--- Page excerpt Enclosed Below ---

Per-protocol analyses showed that 42% of the excess one-year risk occurred during the first three months after treatment initiation. By contrast, reductions in alcohol-associated pancreatitis accumulated mainly during months four through six, whereas reductions in hypertriglyceridemia-associated pancreatitis emerged primarily during months 10 through 12. This resulted in overall pancreatitis risk being modestly higher during the first 2 months after GLP-1RA initiation, after which the monthly risk was similar between groups.
A prespecified analysis of semaglutide, which accounted for 66.13% of GLP-1RA prescriptions in the cohort, recapitulated the class-level findings. Compared with sulfonylureas, semaglutide was associated with a higher risk of suspected drug-induced pancreatitis and lower risks of hypertriglyceridemia-associated and alcohol-induced pancreatitis, without increasing overall acute pancreatitis risk.
The study had several limitations. The cohort consisted primarily of older male US veterans, potentially limiting generalizability. Residual confounding is possible despite extensive adjustment for demographic, clinical, laboratory, medication, and health care utilization variables. Acute pancreatitis events that did not result in hospitalization or emergency department care may have been missed. In addition, suspected drug-induced pancreatitis remained a diagnosis of exclusion and could have been misclassified. The study also included only patients with T2D and did not evaluate outcomes by treatment indication.

--- End of Enclosed Page excerpt ---
--- Record extracts Enclosed Below ---

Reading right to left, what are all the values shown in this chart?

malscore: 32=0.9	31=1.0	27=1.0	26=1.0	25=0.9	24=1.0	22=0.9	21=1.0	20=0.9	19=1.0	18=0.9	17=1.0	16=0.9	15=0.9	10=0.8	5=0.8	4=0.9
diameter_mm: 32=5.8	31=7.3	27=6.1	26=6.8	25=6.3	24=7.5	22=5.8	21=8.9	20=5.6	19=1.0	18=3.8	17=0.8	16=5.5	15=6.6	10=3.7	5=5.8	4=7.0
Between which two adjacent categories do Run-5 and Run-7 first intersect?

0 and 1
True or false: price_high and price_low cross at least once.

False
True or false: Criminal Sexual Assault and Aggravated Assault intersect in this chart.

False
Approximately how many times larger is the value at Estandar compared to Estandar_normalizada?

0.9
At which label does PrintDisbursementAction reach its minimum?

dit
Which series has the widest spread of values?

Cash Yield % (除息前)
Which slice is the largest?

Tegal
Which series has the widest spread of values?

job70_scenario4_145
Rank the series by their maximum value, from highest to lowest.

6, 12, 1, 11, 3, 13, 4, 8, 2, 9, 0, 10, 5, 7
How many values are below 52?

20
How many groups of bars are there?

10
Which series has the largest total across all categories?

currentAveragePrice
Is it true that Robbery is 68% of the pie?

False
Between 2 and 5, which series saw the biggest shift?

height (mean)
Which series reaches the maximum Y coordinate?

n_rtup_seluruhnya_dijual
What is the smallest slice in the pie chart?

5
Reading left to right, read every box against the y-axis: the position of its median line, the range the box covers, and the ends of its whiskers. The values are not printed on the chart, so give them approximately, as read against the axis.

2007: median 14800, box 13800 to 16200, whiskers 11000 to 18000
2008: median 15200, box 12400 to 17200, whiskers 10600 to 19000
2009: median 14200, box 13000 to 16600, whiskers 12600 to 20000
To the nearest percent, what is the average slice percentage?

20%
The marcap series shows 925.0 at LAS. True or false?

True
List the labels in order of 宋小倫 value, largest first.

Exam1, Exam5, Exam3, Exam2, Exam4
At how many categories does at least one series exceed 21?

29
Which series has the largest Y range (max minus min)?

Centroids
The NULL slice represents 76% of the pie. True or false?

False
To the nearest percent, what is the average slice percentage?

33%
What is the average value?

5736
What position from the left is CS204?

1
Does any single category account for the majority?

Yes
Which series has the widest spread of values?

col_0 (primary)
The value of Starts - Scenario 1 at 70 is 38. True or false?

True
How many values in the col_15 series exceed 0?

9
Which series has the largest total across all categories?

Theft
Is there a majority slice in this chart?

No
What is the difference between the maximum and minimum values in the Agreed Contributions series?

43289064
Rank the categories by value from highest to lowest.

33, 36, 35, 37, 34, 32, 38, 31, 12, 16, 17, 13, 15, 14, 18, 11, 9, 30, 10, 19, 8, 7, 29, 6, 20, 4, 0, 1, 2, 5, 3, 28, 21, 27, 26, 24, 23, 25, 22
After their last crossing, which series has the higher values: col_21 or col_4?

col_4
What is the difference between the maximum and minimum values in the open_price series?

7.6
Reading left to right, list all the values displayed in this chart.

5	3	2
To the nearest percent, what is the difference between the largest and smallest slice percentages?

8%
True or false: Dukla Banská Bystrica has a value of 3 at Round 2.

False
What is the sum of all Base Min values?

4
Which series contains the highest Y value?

--- End of Enclosed Record extracts ---

▶ Explore the material
A) Return the part of the pancreatitis study excerpt starting at "A prespecified analysis" and ending at "acute pancreatitis risk.", copied word for word.
B) Write the next part of the pancreatitis study excerpt, picking up right after its last sentence.

▶ Results in order
A)
A prespecified analysis of semaglutide, which accounted for 66.13% of GLP-1RA prescriptions in the cohort, recapitulated the class-level findings. Compared with sulfonylureas, semaglutide was associated with a higher risk of suspected drug-induced pancreatitis and lower risks of hypertriglyceridemia-associated and alcohol-induced pancreatitis, without increasing overall acute pancreatitis risk.

B)
Both Dr. Xie and Ziyad Al-Aly, MD, reported unpaid consulting relationships with Pfizer. Taeyoung Choi, MD, reported no competing interests.
Expert Insight
GI & Hepatology News invited corresponding author Ziyad Al-Aly, MD, chief of research and development at the VA Saint Louis Health Care System in Missouri, to elaborate on the study results.
Did any of the study findings stand out?
Dr. Al-Aly: We were surprised that GLP-1RAs lowered the risks of pancreatitis due to high triglycerides and alcohol. This is likely related to the effectiveness of GLP-1RAs in reducing triglycerides and curbing alcohol consumption. Even a modest effect on triglycerides still translated into a reduction in the risk of pancreatitis due to hypertriglyceridemia. The other surprise is that the reduced risk of alcohol- and triglyceride-induced pancreatitis was offset by an increased risk of suspected drug-induced pancreatitis.
What are the practical implications of these findings for clinicians?
Dr. Al-Aly: Clinicians should counsel patients on the risk of drug-induced pancreatitis. In patients with high triglycerides or an alcohol use disorder, initiating GLP-1RAs may actually reduce the risk of pancreatitis due to these causes. We also noticed that the increased risk of suspected drug-induced pancreatitis tends to be front-loaded, meaning it manifests shortly in the first few weeks after initiation. The beneficial effects of lowering triglycerides and curbing alcohol consumption tend to occur later in the course of taking GLP-1RAs.
What are the next steps for research in this area?
Dr. Al-Aly: We need to understand who is at most risk of drug-induced pancreatitis. Are there predictors or characteristics that make some patients more or less susceptible to drug-induced pancreatitis? These could be useful in stratifying risk among individuals. Also, the field of GLP-1RAs is growing rapidly, and different GLP-1RAs will likely have different risks.
What else would you like clinicians to take away from this work?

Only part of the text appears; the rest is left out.